##### ПРЕДОСТАВЛЕННЫЙ ЛИСТИНГ #####

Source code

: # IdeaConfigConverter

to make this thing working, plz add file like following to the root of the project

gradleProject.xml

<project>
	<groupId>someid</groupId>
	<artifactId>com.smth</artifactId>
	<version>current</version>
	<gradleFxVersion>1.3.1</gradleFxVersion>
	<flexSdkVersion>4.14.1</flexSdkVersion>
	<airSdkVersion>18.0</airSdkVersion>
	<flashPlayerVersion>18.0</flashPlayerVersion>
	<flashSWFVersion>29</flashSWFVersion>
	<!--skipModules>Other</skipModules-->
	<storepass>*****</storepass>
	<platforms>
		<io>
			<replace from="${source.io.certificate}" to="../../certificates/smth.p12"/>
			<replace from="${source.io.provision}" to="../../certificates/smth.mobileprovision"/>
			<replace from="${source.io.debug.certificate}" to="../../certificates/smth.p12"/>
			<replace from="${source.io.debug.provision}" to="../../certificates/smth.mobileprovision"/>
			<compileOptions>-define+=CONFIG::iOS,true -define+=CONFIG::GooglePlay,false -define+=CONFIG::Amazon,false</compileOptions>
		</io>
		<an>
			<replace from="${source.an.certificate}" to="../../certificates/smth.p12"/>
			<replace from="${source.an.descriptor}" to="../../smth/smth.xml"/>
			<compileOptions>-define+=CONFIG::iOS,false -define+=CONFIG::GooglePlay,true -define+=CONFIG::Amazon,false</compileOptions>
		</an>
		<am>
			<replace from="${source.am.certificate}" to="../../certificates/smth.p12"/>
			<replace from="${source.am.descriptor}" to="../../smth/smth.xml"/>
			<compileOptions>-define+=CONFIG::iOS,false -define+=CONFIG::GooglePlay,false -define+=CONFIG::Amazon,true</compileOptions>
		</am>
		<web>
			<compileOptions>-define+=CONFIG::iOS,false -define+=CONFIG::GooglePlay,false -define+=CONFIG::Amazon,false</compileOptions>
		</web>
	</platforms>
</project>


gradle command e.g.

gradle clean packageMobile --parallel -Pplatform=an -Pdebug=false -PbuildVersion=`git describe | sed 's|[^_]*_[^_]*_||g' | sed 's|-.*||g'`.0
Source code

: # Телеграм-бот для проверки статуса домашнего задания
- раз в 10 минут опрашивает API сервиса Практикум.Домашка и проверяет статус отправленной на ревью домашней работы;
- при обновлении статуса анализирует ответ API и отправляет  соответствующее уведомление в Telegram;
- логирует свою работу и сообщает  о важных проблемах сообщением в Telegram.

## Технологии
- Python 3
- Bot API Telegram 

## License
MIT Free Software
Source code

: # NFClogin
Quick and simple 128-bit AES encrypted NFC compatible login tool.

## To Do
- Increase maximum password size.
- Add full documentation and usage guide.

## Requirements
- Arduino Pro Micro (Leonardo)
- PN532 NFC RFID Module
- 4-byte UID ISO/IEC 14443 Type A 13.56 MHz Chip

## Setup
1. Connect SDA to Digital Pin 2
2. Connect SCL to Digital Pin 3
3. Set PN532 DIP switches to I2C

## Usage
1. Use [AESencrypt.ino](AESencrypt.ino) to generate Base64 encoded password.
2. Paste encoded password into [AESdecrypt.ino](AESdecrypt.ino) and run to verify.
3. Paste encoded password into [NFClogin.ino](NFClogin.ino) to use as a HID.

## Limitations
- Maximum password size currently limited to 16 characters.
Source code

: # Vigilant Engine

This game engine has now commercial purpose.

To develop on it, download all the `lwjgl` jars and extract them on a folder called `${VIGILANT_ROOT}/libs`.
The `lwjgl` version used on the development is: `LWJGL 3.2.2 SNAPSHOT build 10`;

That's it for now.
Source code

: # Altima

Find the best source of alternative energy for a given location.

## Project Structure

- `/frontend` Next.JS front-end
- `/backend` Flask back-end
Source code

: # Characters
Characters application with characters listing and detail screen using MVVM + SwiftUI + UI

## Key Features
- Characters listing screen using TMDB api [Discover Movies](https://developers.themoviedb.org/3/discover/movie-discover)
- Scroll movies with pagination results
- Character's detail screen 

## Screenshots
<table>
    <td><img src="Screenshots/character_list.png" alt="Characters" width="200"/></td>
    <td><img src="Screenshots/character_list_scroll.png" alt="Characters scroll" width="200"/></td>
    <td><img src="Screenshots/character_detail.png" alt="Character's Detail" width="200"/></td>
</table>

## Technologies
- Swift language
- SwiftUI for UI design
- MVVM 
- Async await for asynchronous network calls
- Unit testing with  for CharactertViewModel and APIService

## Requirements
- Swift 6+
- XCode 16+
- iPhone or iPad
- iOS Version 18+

#####

** ЧТО СДЕЛАТЬ **
Представьте в виде нумерованного списка строки листинга, начиная с самого начала листинга и заканчивая строкой, содержащей «gradleProject.xml», включительно. Пустые строки пропустите.

** ПИСЬМЕННЫЙ ОТВЕТ **
1. Source code
2. : # IdeaConfigConverter
3. to make this thing working, plz add file like following to the root of the project
4. gradleProject.xml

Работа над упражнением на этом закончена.